Now for the good stuff: creating charts! In Seaborn, a plot is created by using the sns.plottype() syntax, where plottype() is to be substituted with the type of chart we want to see. We're plotting a line chart, so we'll use sns.lineplot():

nyc_chart = sns.lineplot(
    x="day",
    y="temp",
    hue='year',
    data=nyc_df
).set_title('NYC Weather Over Time')
plt.show()

Create Seaborn chart

Take note of our passed arguments here:

data is the Pandas DataFrame containing our chart's data.
x and y are the columns in our DataFrame which should be assigned to the x and y axises, respectively.
hue is the label by which to group values of the Y axis.

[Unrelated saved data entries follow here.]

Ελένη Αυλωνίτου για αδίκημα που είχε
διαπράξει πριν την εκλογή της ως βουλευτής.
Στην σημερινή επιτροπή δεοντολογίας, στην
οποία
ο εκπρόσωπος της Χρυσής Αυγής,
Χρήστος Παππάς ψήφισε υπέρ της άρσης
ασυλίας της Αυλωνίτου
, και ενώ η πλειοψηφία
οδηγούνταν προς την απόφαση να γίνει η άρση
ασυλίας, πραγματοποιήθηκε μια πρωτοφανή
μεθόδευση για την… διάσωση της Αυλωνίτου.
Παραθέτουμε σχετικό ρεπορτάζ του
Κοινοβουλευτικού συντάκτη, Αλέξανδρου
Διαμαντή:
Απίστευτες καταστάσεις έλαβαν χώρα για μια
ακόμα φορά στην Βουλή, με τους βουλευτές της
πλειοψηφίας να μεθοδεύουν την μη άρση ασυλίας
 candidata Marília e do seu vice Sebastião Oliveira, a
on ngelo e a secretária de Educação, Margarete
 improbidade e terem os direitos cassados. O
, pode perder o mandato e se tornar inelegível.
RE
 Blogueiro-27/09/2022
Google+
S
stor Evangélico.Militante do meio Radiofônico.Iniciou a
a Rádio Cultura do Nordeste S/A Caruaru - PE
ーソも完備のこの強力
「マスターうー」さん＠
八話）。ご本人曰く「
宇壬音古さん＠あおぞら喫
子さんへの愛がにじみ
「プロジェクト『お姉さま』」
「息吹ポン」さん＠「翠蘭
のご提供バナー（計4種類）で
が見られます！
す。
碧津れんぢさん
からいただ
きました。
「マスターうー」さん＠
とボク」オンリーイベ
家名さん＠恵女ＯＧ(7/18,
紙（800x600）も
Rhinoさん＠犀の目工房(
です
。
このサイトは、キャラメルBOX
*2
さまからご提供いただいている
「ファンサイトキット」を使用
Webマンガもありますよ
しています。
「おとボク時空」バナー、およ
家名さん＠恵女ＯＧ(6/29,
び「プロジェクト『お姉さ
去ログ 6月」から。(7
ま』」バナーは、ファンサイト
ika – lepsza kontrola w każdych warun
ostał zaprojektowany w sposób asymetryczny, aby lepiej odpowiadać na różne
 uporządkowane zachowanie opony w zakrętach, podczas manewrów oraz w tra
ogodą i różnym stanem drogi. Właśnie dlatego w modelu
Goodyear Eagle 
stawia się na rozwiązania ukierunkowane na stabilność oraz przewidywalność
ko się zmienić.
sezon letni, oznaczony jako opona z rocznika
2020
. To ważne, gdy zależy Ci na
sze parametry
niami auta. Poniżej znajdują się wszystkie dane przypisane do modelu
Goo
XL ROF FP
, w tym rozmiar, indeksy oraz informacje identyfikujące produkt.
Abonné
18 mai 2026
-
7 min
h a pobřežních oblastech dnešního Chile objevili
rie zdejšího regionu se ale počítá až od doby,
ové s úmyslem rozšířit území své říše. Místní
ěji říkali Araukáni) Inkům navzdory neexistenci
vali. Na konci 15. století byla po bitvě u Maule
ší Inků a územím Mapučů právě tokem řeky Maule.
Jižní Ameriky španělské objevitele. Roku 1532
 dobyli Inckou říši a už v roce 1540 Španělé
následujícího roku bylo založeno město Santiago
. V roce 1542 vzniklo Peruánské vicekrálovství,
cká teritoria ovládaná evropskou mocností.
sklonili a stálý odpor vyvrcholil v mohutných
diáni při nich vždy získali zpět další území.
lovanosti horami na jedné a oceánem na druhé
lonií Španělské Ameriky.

Of course, lineplot() accepts many more arguments we haven't touched on. For example:

ax accepts a Matplotlib 'plot' object, like the one we created containing our chart metadata. We didn't have to pass this because Seaborn automatically inherits what we save to our plt variable by default. If we had multiple plots, this would be useful.
size allows us to change line width based on a variable.
legend provides three different options for how to display the legend.

Full documentation of all arguments accepted by lineplot() can be found here. Enough chatter, let's see what our chart looks like!

You must be Poseidon 'cuz you're looking like king of the sea right now.

Achievement Unlocked

I commend your patience for sitting through yet another wordy about cleaning data. Unfortunately, 3 years isn't long enough of a time period to visually demonstrate that climate change exists: the world's temperature is projected to rise an average 2-3 degrees Celsius over the span of roughly a couple hundred years, so our chart isn't actually very useful.

Seaborn has plenty more chart types than just simple line plots. Hopefully you're feeling comfortable enough to start poking around the documentation and spread those wings a bit.